O’Connell said in Tuesday’s Bloomberg/Washington Post debate in New Hampshire — a state whose primary Perry is unlikely to win — Perry must have a great night, and vastly improve his performance. But the following week’s GOP debate in Las Vegas is even more crucial, O’Connell said, because the early caucus state of Nevada is still largely up for grabs.
“Herman Cain is not going to win the nomination,” O’Connell said. Perry “has to win over those Herman Cain supporters. And the best way to do that is with strong debate performances and better messaging.”
Mackowiak said Perry’s recent debate performances, coupled with Cain’s win in the Florida Straw Poll, unsettled some GOP voters, who started scanning the field for new candidates. But he said this week's developments move the campaign squarely into “Phase 2” — where the Republican field is firmly established, and it’s a Perry-Romney race.

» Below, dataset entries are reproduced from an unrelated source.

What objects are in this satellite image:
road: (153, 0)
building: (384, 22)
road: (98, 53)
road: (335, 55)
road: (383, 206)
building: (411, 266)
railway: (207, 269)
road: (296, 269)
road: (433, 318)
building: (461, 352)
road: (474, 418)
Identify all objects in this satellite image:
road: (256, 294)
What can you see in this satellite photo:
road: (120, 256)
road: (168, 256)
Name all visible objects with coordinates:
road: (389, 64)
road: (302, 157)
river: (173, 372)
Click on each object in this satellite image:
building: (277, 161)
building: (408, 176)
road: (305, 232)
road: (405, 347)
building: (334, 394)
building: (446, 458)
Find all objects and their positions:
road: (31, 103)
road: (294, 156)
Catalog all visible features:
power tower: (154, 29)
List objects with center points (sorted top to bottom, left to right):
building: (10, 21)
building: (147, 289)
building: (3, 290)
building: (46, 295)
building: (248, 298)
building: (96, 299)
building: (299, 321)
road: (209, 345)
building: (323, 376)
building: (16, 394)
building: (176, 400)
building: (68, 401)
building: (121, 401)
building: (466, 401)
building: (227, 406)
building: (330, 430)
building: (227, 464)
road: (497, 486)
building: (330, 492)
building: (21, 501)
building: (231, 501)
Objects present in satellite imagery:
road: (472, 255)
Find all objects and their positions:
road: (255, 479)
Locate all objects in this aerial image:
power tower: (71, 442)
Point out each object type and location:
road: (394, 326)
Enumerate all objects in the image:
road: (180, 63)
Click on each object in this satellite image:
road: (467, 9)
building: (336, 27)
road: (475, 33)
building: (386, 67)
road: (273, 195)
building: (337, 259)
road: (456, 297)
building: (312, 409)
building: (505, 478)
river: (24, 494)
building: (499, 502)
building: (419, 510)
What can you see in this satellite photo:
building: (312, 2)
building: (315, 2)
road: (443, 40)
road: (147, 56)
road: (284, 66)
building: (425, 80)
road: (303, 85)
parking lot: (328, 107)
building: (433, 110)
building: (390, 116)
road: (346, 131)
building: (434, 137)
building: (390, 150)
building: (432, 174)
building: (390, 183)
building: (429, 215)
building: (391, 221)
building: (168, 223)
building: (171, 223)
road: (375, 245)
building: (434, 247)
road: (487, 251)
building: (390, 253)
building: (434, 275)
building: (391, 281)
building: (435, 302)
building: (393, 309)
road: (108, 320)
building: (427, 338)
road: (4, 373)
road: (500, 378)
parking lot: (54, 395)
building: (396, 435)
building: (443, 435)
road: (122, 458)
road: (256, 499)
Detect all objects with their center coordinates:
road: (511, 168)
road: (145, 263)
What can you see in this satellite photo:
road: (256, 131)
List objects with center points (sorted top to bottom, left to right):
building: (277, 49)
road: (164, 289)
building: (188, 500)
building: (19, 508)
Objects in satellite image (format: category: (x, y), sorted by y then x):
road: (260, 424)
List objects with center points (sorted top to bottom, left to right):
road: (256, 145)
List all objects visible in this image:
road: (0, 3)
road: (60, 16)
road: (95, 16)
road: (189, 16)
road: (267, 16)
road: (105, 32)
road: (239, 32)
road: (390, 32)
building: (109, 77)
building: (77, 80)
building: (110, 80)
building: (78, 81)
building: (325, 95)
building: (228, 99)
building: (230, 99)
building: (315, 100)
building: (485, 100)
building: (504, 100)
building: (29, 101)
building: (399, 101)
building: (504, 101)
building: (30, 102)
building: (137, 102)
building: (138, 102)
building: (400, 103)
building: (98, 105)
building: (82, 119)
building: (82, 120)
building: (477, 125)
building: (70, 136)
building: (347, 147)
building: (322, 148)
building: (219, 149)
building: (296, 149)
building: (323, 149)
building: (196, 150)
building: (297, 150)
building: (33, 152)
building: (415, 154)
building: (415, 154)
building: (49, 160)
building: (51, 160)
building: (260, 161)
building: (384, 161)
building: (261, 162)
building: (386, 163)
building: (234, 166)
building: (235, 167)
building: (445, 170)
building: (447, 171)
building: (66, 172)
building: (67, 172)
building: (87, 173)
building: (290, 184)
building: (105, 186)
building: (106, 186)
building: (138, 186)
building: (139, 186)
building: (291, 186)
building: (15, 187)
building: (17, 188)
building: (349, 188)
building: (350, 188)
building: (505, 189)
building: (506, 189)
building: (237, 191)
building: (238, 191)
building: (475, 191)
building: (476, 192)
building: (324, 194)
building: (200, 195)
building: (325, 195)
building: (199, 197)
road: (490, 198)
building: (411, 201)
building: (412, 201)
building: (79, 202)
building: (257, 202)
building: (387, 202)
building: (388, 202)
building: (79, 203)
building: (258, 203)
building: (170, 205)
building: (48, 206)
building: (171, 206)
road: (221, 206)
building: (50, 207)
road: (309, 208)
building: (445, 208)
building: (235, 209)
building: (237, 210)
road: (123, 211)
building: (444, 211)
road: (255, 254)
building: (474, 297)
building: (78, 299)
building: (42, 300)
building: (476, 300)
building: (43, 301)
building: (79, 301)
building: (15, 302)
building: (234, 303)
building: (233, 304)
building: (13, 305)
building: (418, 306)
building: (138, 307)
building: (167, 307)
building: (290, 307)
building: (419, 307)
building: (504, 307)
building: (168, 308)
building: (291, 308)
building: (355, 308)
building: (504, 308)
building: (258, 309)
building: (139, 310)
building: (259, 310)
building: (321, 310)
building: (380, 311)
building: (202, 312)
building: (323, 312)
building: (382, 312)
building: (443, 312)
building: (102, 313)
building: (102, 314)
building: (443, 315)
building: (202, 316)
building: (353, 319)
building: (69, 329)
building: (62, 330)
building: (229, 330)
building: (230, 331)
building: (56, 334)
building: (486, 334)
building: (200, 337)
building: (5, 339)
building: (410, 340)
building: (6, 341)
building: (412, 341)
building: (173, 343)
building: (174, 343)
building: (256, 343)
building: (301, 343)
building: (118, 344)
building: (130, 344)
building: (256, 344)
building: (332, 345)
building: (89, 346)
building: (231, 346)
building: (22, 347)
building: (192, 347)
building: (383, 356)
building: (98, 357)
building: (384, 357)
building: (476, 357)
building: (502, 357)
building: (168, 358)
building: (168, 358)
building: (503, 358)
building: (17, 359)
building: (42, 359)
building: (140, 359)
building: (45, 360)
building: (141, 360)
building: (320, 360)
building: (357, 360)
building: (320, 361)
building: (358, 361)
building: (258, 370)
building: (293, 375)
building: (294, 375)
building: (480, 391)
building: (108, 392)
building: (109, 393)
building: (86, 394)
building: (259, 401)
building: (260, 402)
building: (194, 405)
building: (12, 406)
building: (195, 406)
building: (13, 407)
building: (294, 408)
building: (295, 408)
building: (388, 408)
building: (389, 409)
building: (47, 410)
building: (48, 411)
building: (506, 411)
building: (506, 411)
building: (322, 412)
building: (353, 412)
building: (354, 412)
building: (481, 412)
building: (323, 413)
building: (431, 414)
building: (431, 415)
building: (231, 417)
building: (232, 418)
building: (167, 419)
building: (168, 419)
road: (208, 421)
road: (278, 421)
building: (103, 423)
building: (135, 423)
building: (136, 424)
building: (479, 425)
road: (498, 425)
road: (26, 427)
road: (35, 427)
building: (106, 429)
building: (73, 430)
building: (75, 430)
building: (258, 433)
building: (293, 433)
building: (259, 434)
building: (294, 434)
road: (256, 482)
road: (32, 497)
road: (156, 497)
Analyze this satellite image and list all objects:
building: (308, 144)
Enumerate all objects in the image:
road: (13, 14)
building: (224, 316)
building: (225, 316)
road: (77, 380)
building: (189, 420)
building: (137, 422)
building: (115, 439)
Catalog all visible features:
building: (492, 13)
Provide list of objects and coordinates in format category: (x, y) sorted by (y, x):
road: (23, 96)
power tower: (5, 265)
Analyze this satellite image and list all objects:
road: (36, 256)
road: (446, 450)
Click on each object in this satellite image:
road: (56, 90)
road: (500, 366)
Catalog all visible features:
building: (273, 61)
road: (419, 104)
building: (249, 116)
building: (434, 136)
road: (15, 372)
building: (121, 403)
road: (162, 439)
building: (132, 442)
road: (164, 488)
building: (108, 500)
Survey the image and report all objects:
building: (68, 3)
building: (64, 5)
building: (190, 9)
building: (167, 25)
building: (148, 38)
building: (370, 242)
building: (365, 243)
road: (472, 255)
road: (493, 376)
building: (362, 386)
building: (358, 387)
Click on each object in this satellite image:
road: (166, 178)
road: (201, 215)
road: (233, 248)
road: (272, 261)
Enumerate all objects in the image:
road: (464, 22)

Now, he said, Perry needs to do two things that have evaded him thus far: Move from playing defense to playing offense, and from listing broad ideas to offering specifics.
“He’s done a very good job advertising what works in Texas,” Mackowiak said. “He hasn’t had time to be very specific about what he believes needs to happen.”
But don’t expect Perry’s opponents to give him that luxury. Trailing far down in the polls, Tea Party favorites like Michele Bachmann and Rick Santorum get their best airtime in the debates, platforms they’ve used to try to chip away at Perry’s conservative credentials.
“The gate is still open for Rick Perry,” O’Connell said, “but he’s got to get moving.”